## WRITTEN INSTRUCTION
Please recast the lines of the records below as a single numbered list, leaving out any blank lines.

## MATERIAL PROVIDED
— BEGIN —

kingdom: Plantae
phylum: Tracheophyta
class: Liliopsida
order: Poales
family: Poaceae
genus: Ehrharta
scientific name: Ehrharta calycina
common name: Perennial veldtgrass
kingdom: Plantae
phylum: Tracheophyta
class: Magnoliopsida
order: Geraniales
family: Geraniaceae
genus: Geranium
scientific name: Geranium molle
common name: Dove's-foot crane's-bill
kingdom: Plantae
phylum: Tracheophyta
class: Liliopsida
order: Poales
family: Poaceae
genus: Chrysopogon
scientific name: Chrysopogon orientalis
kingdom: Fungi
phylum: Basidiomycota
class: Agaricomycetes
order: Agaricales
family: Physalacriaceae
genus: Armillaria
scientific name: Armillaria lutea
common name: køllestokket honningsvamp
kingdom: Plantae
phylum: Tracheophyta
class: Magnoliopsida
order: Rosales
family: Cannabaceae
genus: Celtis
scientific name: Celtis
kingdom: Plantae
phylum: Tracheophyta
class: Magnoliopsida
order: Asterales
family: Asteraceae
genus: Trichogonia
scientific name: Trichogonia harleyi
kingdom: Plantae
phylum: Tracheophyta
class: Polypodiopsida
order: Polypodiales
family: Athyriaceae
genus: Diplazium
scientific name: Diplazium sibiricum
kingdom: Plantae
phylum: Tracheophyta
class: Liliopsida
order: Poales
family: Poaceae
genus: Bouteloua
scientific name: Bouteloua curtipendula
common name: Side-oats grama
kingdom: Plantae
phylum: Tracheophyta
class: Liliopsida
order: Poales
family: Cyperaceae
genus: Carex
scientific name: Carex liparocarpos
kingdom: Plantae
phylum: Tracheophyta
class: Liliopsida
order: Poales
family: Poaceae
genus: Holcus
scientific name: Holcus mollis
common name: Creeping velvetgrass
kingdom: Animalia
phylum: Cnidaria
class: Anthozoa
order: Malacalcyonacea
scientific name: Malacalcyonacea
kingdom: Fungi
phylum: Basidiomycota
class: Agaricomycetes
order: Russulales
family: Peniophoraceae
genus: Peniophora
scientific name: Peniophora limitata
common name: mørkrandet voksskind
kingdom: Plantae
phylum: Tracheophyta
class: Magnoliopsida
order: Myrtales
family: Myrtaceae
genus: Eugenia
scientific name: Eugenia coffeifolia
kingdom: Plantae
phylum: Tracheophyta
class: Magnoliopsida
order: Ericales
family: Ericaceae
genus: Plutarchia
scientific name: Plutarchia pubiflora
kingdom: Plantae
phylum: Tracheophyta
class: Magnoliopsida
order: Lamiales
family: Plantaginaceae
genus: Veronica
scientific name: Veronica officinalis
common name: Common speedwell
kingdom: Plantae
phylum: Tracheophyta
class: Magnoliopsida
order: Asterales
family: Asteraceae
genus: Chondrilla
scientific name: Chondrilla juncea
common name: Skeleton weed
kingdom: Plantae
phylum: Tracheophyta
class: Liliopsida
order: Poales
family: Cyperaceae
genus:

— END —

## RESULT OF THIS EXERCISE
1. kingdom: Plantae
2. phylum: Tracheophyta
3. class: Liliopsida
4. order: Poales
5. family: Poaceae
6. genus: Ehrharta
7. scientific name: Ehrharta calycina
8. common name: Perennial veldtgrass
9. kingdom: Plantae
10. phylum: Tracheophyta
11. class: Magnoliopsida
12. order: Geraniales
13. family: Geraniaceae
14. genus: Geranium
15. scientific name: Geranium molle
16. common name: Dove's-foot crane's-bill
17. kingdom: Plantae
18. phylum: Tracheophyta
19. class: Liliopsida
20. order: Poales
21. family: Poaceae
22. genus: Chrysopogon
23. scientific name: Chrysopogon orientalis
24. kingdom: Fungi
25. phylum: Basidiomycota
26. class: Agaricomycetes
27. order: Agaricales
28. family: Physalacriaceae
29. genus: Armillaria
30. scientific name: Armillaria lutea
31. common name: køllestokket honningsvamp
32. kingdom: Plantae
33. phylum: Tracheophyta
34. class: Magnoliopsida
35. order: Rosales
36. family: Cannabaceae
37. genus: Celtis
38. scientific name: Celtis
39. kingdom: Plantae
40. phylum: Tracheophyta
41. class: Magnoliopsida
42. order: Asterales
43. family: Asteraceae
44. genus: Trichogonia
45. scientific name: Trichogonia harleyi
46. kingdom: Plantae
47. phylum: Tracheophyta
48. class: Polypodiopsida
49. order: Polypodiales
50. family: Athyriaceae
51. genus: Diplazium
52. scientific name: Diplazium sibiricum
53. kingdom: Plantae
54. phylum: Tracheophyta
55. class: Liliopsida
56. order: Poales
57. family: Poaceae
58. genus: Bouteloua
59. scientific name: Bouteloua curtipendula
60. common name: Side-oats grama
61. kingdom: Plantae
62. phylum: Tracheophyta
63. class: Liliopsida
64. order: Poales
65. family: Cyperaceae
66. genus: Carex
67. scientific name: Carex liparocarpos
68. kingdom: Plantae
69. phylum: Tracheophyta
70. class: Liliopsida
71. order: Poales
72. family: Poaceae
73. genus: Holcus
74. scientific name: Holcus mollis
75. common name: Creeping velvetgrass
76. kingdom: Animalia
77. phylum: Cnidaria
78. class: Anthozoa
79. order: Malacalcyonacea
80. scientific name: Malacalcyonacea
81. kingdom: Fungi
82. phylum: Basidiomycota
83. class: Agaricomycetes
84. order: Russulales
85. family: Peniophoraceae
86. genus: Peniophora
87. scientific name: Peniophora limitata
88. common name: mørkrandet voksskind
89. kingdom: Plantae
90. phylum: Tracheophyta
91. class: Magnoliopsida
92. order: Myrtales
93. family: Myrtaceae
94. genus: Eugenia
95. scientific name: Eugenia coffeifolia
96. kingdom: Plantae
97. phylum: Tracheophyta
98. class: Magnoliopsida
99. order: Ericales
100. family: Ericaceae
101. genus: Plutarchia
102. scientific name: Plutarchia pubiflora
103. kingdom: Plantae
104. phylum: Tracheophyta
105. class: Magnoliopsida
106. order: Lamiales
107. family: Plantaginaceae
108. genus: Veronica
109. scientific name: Veronica officinalis
110. common name: Common speedwell
111. kingdom: Plantae
112. phylum: Tracheophyta
113. class: Magnoliopsida
114. order: Asterales
115. family: Asteraceae
116. genus: Chondrilla
117. scientific name: Chondrilla juncea
118. common name: Skeleton weed
119. kingdom: Plantae
120. phylum: Tracheophyta
121. class: Liliopsida
122. order: Poales
123. family: Cyperaceae
124. genus:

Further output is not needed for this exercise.